Mainz is one of the oldest and most traditional Jewish communities in Europe. In the Middle Ages, the city was a centre for Jewish teachings and religion. The central synagogue designed by the Stuttgart architect Willy Graf and built in 1912, located at the crossroads between Hindenburgstrasse and Josef Strasse, was looted and set alight during the pogrom night of 9th to 10th November 1938.
In the meantime, the Jewish community of Mainz rose once more to about 1000 members, especially due to the influx from Eastern European countries. Since the Jewish community’s premises had become too small, it set itself the goal to build a new community centre at the location of the previous central synagogue in Hindenburgstrasse. The blueprints for this originated from the Cologne architect Manuel Herz. The city of Mainz actively supported this project.
“Kedushah” is the Hebrew word for a sanctification blessing, whose five letters give the new Mainz synagogue its shape and structure. Its architecture, with its autonomous design language and its façade surfaces covered by green glazed ceramic profiles, turns its back on usual building structures and materials. Manuel Herz bridges the gap from the Middle Ages to the present day without making direct references to persecutions, pogroms, or the holocaust. Rather, his architectural work is based upon traditional texts from the Torah.
Throughout the forecourt, upright fragments of the portico from the previous building form an additional link between the destroyed central synagogue from 1912 and the current synagogue.

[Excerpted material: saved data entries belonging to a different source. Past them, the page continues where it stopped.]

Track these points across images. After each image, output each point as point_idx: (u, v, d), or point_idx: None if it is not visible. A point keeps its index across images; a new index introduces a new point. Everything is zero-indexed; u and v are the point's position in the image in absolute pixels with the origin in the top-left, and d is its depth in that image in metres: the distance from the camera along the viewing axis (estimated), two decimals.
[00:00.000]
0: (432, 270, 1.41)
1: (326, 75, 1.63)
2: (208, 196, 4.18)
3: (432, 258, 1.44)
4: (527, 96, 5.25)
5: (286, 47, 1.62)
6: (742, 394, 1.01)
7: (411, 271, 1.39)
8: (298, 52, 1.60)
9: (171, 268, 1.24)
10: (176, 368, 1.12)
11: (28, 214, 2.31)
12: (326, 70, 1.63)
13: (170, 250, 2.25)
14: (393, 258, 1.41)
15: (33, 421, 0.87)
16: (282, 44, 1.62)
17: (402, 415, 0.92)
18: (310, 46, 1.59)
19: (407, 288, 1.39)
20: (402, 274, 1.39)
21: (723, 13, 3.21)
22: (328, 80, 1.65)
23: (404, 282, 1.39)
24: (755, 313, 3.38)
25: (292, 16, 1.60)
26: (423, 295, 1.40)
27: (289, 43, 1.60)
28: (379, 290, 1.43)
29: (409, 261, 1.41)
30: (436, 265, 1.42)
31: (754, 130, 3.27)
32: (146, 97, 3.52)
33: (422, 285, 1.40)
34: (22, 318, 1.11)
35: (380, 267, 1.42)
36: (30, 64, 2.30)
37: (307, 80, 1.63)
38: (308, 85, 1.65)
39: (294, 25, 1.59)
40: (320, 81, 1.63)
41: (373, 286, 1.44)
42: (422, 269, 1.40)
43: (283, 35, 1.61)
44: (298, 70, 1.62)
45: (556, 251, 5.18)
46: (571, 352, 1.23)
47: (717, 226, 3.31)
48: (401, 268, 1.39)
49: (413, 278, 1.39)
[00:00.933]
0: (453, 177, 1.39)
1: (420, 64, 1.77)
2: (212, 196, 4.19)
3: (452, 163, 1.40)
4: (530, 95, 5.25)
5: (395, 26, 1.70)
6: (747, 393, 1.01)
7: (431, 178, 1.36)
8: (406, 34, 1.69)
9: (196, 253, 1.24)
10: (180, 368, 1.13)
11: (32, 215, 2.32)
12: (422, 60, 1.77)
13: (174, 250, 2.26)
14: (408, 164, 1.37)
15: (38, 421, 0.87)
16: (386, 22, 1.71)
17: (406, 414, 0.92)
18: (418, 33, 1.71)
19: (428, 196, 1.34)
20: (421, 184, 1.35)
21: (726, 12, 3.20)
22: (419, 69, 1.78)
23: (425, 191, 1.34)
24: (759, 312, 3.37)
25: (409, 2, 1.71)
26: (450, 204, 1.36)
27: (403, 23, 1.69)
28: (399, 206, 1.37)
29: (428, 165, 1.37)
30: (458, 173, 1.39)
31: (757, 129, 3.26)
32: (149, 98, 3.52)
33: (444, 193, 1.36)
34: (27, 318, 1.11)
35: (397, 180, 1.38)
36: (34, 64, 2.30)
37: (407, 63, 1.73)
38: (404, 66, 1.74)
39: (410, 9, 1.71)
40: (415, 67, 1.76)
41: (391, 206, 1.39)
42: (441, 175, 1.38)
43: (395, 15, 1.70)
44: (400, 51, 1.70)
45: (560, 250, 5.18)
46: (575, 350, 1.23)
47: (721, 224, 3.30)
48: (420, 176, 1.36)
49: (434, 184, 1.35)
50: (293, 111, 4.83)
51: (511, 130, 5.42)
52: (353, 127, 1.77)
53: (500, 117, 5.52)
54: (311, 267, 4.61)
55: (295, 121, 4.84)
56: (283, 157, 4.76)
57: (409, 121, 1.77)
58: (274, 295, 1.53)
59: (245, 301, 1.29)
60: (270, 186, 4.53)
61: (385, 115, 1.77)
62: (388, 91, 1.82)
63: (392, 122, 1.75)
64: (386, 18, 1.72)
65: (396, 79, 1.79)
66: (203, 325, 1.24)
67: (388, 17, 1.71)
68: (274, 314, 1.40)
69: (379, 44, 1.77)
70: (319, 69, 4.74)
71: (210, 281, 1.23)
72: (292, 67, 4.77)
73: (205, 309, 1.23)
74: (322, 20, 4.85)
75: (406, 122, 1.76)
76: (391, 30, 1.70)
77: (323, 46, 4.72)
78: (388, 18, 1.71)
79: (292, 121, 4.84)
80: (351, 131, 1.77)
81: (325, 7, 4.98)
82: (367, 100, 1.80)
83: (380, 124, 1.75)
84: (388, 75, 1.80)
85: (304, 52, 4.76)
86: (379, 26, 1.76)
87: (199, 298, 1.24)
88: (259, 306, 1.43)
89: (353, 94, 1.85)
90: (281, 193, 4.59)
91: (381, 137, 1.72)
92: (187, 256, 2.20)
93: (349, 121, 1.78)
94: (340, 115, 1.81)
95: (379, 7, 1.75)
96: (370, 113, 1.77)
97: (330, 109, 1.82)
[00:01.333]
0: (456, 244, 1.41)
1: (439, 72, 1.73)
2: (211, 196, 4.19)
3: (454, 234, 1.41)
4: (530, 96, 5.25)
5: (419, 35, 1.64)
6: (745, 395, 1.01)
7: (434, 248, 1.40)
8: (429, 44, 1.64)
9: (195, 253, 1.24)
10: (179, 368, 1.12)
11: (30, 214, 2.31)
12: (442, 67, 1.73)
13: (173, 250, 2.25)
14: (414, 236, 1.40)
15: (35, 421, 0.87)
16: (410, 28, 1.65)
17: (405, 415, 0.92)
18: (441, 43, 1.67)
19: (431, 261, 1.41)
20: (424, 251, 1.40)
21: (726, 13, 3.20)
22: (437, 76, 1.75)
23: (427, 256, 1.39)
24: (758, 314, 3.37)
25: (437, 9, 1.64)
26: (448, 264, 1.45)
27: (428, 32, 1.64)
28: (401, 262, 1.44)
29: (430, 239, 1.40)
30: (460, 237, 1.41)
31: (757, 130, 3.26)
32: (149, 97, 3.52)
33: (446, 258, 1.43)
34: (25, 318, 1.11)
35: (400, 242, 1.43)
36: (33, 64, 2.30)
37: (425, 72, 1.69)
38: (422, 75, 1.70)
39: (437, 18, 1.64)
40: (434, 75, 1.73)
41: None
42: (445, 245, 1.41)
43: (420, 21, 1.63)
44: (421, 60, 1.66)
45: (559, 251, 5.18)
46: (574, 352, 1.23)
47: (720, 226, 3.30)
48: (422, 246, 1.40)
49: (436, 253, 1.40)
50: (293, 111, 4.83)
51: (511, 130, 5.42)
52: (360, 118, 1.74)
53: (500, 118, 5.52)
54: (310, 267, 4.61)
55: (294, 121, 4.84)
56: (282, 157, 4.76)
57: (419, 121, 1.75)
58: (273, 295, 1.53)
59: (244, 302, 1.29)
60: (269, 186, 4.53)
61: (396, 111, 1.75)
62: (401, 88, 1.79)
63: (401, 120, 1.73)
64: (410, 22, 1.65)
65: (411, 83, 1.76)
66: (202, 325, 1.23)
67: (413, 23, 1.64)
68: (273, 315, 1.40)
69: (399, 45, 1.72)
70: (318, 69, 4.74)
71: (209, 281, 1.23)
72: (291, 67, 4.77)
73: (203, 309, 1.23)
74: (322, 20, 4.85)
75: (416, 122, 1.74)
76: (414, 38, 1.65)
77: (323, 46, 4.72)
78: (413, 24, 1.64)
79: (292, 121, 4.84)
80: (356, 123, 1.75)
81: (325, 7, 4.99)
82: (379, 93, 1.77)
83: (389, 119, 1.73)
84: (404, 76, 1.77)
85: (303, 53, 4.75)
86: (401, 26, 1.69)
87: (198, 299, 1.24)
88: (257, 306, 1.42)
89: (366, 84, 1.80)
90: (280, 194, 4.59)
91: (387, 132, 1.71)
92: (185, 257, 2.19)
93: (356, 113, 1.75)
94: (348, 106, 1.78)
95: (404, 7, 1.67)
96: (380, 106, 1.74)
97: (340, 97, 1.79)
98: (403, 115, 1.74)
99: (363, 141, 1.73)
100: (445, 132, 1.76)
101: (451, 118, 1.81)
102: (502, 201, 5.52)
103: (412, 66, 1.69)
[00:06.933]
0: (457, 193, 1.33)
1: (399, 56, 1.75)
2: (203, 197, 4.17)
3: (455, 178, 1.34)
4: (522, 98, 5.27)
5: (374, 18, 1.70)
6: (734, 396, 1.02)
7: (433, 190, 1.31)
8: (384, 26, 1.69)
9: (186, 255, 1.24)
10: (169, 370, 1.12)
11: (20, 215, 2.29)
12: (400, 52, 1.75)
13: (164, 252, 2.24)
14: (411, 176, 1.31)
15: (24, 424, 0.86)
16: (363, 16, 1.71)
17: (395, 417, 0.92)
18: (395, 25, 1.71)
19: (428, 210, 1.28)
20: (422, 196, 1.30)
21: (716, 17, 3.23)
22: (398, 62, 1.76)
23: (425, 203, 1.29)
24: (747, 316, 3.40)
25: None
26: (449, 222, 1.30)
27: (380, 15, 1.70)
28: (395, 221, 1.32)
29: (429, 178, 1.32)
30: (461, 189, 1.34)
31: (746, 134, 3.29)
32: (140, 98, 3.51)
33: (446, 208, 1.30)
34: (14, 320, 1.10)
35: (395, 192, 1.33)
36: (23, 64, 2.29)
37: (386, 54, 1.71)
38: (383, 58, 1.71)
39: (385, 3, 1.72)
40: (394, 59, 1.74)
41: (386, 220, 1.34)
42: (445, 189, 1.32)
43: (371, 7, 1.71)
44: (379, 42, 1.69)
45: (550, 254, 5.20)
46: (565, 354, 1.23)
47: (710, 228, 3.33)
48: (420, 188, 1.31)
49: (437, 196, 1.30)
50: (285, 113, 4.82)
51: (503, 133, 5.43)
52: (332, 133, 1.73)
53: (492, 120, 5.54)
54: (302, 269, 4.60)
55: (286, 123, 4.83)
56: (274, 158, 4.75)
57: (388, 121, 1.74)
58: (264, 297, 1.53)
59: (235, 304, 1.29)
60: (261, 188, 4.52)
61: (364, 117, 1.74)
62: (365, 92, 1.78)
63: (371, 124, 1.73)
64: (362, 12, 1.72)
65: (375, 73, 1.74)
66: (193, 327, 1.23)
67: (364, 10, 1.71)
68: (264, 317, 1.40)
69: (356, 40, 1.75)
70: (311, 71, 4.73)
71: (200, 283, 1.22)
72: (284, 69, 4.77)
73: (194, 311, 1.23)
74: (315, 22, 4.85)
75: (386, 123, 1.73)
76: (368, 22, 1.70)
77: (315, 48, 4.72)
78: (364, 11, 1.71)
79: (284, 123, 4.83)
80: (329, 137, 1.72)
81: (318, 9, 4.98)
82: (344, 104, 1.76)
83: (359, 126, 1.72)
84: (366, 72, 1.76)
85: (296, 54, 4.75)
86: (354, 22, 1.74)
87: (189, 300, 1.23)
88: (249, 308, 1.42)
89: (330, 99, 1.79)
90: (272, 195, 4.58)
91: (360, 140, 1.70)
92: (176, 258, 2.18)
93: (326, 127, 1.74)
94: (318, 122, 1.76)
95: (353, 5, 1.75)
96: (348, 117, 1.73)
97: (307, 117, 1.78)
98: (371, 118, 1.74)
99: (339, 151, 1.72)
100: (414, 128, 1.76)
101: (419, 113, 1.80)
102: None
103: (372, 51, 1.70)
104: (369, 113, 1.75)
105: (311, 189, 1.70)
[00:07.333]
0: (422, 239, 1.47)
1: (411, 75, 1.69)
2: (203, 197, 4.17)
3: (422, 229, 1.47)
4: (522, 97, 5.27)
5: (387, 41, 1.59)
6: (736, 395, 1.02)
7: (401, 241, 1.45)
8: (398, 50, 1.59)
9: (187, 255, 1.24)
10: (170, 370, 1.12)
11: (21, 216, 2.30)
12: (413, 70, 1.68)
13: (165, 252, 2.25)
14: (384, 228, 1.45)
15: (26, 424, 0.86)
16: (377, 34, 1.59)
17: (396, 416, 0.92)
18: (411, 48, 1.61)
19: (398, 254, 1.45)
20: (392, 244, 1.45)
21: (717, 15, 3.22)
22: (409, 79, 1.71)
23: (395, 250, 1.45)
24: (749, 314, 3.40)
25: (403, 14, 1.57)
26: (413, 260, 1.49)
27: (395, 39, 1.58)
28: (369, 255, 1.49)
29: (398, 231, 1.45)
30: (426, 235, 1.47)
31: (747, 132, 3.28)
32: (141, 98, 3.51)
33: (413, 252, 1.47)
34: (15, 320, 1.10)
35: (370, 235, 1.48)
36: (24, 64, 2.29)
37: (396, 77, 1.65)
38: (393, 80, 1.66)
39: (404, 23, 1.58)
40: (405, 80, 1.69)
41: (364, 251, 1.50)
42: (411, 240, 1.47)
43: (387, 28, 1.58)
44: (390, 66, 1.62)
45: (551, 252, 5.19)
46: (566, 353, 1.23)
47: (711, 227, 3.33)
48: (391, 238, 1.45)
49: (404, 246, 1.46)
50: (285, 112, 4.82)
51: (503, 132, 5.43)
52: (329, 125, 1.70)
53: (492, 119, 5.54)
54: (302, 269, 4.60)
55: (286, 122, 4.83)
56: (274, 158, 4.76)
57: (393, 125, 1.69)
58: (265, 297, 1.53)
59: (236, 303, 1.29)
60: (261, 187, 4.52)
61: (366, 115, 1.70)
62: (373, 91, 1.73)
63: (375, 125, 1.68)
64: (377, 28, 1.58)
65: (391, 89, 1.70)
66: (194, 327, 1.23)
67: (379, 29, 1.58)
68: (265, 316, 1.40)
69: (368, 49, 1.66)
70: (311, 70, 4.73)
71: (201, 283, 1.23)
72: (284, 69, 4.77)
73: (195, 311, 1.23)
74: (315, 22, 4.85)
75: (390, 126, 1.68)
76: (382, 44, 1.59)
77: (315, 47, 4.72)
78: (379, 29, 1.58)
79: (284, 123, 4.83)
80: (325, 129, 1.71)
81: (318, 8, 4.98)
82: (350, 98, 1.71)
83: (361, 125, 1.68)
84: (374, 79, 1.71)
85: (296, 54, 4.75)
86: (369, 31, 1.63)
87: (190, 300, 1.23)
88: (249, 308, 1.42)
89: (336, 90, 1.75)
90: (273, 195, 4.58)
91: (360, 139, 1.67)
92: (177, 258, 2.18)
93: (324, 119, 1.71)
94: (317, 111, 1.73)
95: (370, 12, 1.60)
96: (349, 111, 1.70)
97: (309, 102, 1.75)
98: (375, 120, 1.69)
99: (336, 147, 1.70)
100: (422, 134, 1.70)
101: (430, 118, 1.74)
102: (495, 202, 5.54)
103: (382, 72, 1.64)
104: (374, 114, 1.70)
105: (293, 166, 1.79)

Inauguration of the New Synagogue of Mainz in 2010
The official opening ceremony took place on Friday 3rd September 2010. The chairpersons of the Jewish community invited Stella Schindler-Siegreich, minister president Kurt Beck, and mayor Jens Beutel to the event.

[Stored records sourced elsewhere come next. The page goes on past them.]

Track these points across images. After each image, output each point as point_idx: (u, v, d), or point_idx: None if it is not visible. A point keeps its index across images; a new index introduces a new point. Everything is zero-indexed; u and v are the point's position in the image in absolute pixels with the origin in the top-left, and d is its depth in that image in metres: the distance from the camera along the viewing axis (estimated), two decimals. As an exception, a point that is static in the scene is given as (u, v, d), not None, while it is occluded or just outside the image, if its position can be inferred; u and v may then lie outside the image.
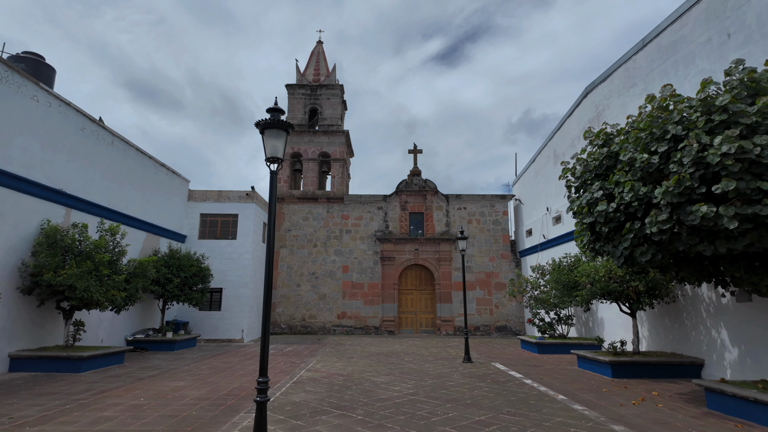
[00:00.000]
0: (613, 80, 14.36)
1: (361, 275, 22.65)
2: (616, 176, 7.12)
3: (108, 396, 7.94)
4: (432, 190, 23.47)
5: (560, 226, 18.03)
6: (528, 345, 15.72)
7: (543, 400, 7.81)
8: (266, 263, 4.84)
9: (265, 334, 4.71)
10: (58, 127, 11.85)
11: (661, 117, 6.71)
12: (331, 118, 24.88)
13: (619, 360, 10.24)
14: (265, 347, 4.64)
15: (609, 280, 10.73)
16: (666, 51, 11.68)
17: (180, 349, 15.32)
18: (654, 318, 12.15)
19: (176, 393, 8.26)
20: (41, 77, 12.56)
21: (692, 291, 10.61)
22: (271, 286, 4.80)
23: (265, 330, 4.72)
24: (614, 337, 13.34)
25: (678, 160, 6.15)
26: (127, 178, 15.11)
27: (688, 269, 7.57)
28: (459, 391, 8.57)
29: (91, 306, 11.12)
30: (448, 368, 11.46)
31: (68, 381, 9.35)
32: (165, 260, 15.80)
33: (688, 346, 10.68)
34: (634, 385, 9.25)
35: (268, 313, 4.75)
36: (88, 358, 10.58)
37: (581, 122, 16.52)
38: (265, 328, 4.70)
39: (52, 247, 10.72)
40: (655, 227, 6.36)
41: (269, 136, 4.95)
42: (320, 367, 11.49)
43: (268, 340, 4.68)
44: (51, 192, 11.52)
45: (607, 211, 7.24)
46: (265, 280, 4.77)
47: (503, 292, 22.46)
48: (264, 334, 4.70)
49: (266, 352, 4.64)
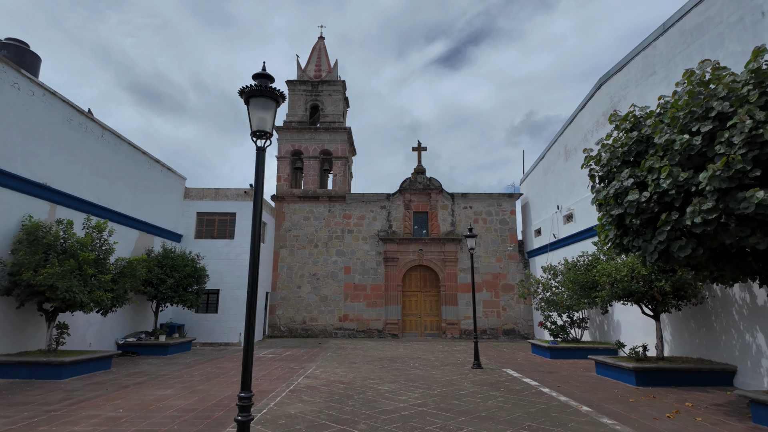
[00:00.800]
0: (630, 69, 13.58)
1: (364, 276, 21.87)
2: (649, 162, 6.34)
3: (85, 407, 7.19)
4: (437, 188, 22.70)
5: (572, 224, 17.21)
6: (540, 349, 14.90)
7: (566, 412, 7.01)
8: (251, 259, 4.09)
9: (249, 340, 3.95)
10: (41, 117, 11.15)
11: (702, 93, 5.93)
12: (333, 114, 24.16)
13: (644, 366, 9.42)
14: (248, 357, 3.87)
15: (631, 279, 9.93)
16: (690, 34, 10.90)
17: (173, 354, 14.58)
18: (678, 321, 11.33)
19: (160, 403, 7.51)
20: (24, 65, 11.88)
21: (722, 291, 9.79)
22: (255, 286, 4.05)
23: (249, 336, 3.96)
24: (632, 341, 12.50)
25: (726, 141, 5.38)
26: (118, 173, 14.40)
27: (729, 266, 6.77)
28: (471, 401, 7.78)
29: (74, 308, 10.39)
30: (457, 375, 10.67)
31: (46, 389, 8.61)
32: (158, 260, 15.08)
33: (718, 352, 9.85)
34: (662, 395, 8.43)
35: (253, 316, 3.99)
36: (71, 363, 9.84)
37: (594, 115, 15.74)
38: (248, 333, 3.94)
39: (33, 245, 10.01)
40: (698, 217, 5.58)
41: (255, 106, 4.21)
42: (320, 374, 10.72)
43: (252, 347, 3.91)
44: (33, 186, 10.81)
45: (639, 200, 6.45)
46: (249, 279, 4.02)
47: (511, 294, 21.64)
48: (247, 341, 3.93)
49: (249, 362, 3.87)
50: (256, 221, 4.17)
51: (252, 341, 3.92)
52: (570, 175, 17.59)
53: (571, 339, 14.86)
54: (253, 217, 4.14)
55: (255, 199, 4.10)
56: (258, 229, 4.13)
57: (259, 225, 4.18)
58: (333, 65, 25.32)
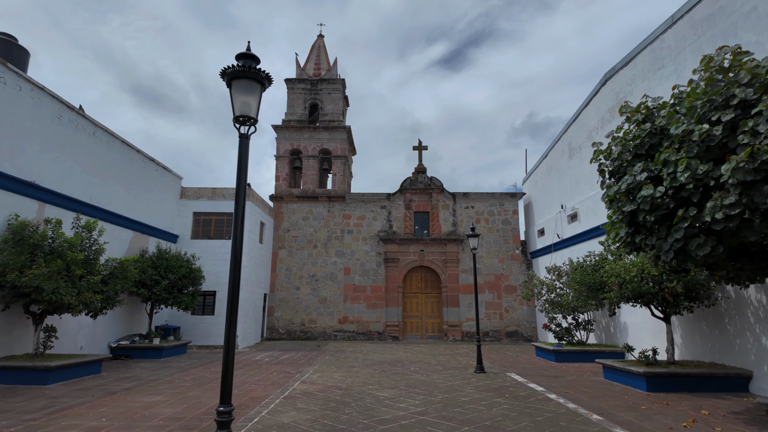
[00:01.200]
0: (637, 64, 13.19)
1: (364, 278, 21.47)
2: (664, 154, 5.94)
3: (66, 415, 6.80)
4: (438, 188, 22.30)
5: (576, 224, 16.80)
6: (544, 352, 14.48)
7: (575, 421, 6.61)
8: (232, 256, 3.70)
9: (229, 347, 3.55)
10: (30, 113, 10.79)
11: (722, 81, 5.53)
12: (333, 113, 23.79)
13: (655, 371, 9.01)
14: (228, 366, 3.47)
15: (641, 280, 9.51)
16: (701, 26, 10.51)
17: (168, 357, 14.19)
18: (688, 323, 10.91)
19: (146, 411, 7.12)
20: (12, 59, 11.51)
21: (736, 293, 9.37)
22: (237, 287, 3.67)
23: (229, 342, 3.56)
24: (639, 344, 12.07)
25: (750, 130, 4.98)
26: (111, 172, 14.03)
27: (749, 266, 6.36)
28: (475, 408, 7.38)
29: (62, 310, 10.00)
30: (459, 380, 10.26)
31: (29, 395, 8.22)
32: (152, 261, 14.70)
33: (732, 356, 9.44)
34: (675, 401, 8.02)
35: (235, 320, 3.60)
36: (57, 368, 9.46)
37: (599, 112, 15.34)
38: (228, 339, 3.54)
39: (19, 245, 9.63)
40: (720, 213, 5.18)
41: (239, 89, 3.82)
42: (317, 379, 10.32)
43: (233, 355, 3.52)
44: (21, 184, 10.45)
45: (653, 196, 6.05)
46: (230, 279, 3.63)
47: (514, 296, 21.21)
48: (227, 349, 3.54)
49: (230, 372, 3.48)
50: (238, 215, 3.78)
51: (233, 347, 3.52)
52: (574, 173, 17.19)
53: (577, 342, 14.44)
54: (235, 210, 3.76)
55: (237, 191, 3.72)
56: (240, 223, 3.75)
57: (241, 218, 3.80)
58: (332, 63, 24.95)
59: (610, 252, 11.68)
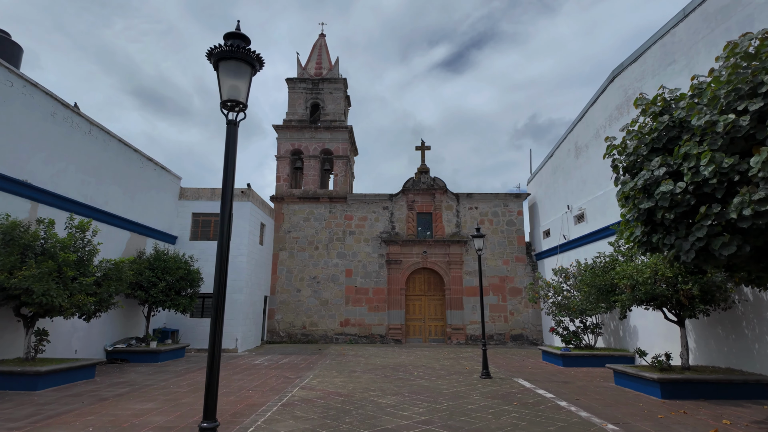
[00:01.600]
0: (647, 59, 12.81)
1: (366, 280, 21.09)
2: (685, 147, 5.57)
3: (51, 425, 6.45)
4: (441, 188, 21.93)
5: (583, 224, 16.39)
6: (551, 357, 14.07)
7: (590, 431, 6.22)
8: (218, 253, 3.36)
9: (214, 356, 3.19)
10: (21, 110, 10.49)
11: (748, 68, 5.16)
12: (334, 113, 23.48)
13: (670, 377, 8.60)
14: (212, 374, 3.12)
15: (655, 282, 9.12)
16: (714, 18, 10.14)
17: (165, 361, 13.85)
18: (702, 327, 10.50)
19: (136, 419, 6.77)
20: (4, 55, 11.25)
21: (755, 295, 8.97)
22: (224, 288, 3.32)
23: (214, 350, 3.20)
24: (651, 348, 11.64)
25: (781, 119, 4.61)
26: (107, 172, 13.73)
27: (775, 267, 5.96)
28: (482, 417, 7.00)
29: (53, 313, 9.68)
30: (465, 386, 9.87)
31: (17, 402, 7.89)
32: (149, 262, 14.37)
33: (750, 362, 9.02)
34: (692, 409, 7.62)
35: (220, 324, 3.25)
36: (47, 373, 9.12)
37: (607, 110, 14.96)
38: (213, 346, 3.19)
39: (9, 245, 9.30)
40: (748, 209, 4.80)
41: (226, 71, 3.49)
42: (317, 384, 9.95)
43: (218, 363, 3.16)
44: (12, 183, 10.14)
45: (673, 192, 5.68)
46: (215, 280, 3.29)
47: (519, 298, 20.79)
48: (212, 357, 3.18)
49: (215, 380, 3.12)
50: (226, 209, 3.44)
51: (218, 355, 3.17)
52: (581, 173, 16.80)
53: (585, 345, 14.02)
54: (222, 203, 3.41)
55: (224, 182, 3.38)
56: (228, 217, 3.41)
57: (229, 213, 3.46)
58: (334, 63, 24.66)
59: (621, 253, 11.29)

Numerous invited guests from home and abroad, former Mainz Jews, contemporary witnesses, and members of the community took part in the ceremony, Federal President Christian Wulff and the ambassador of the State of Israel, Yoram Ben Ze’ev, amongst them. On the open house day in September 2010, hundreds of interested Mainz citizens visited the new place of worship. The opening ceremony began with the mounting of the Mezuzah on the synagogue’s main entrance by Rabbi Julian-Chaim Soussan, followed by him bringing the Torah scrolls into the prayer room.
After Stella Schindler-Siegreich’s welcome, Federal President Wulff, minister president Beck, mayor Beutel, the chairpersons of the Central Council of Jews in Germany, Charlotte Knobloch, as well as Fritz Weinschenk, a Jew born in Mainz in 1920 who travelled from New York, all spoke. 98 years after the inauguration of the Mainz central synagogue on 3rd September 1912 and around 70 years after its destruction at the hands of the Nazis, the state capital of Rhineland-Palatinate has become a visible sign of a new living Judaism once again. The postal address of the new Jewish community centre, located in a place steeped in history, was renamed “Synagogenplatz” from Hindenburgstrasse.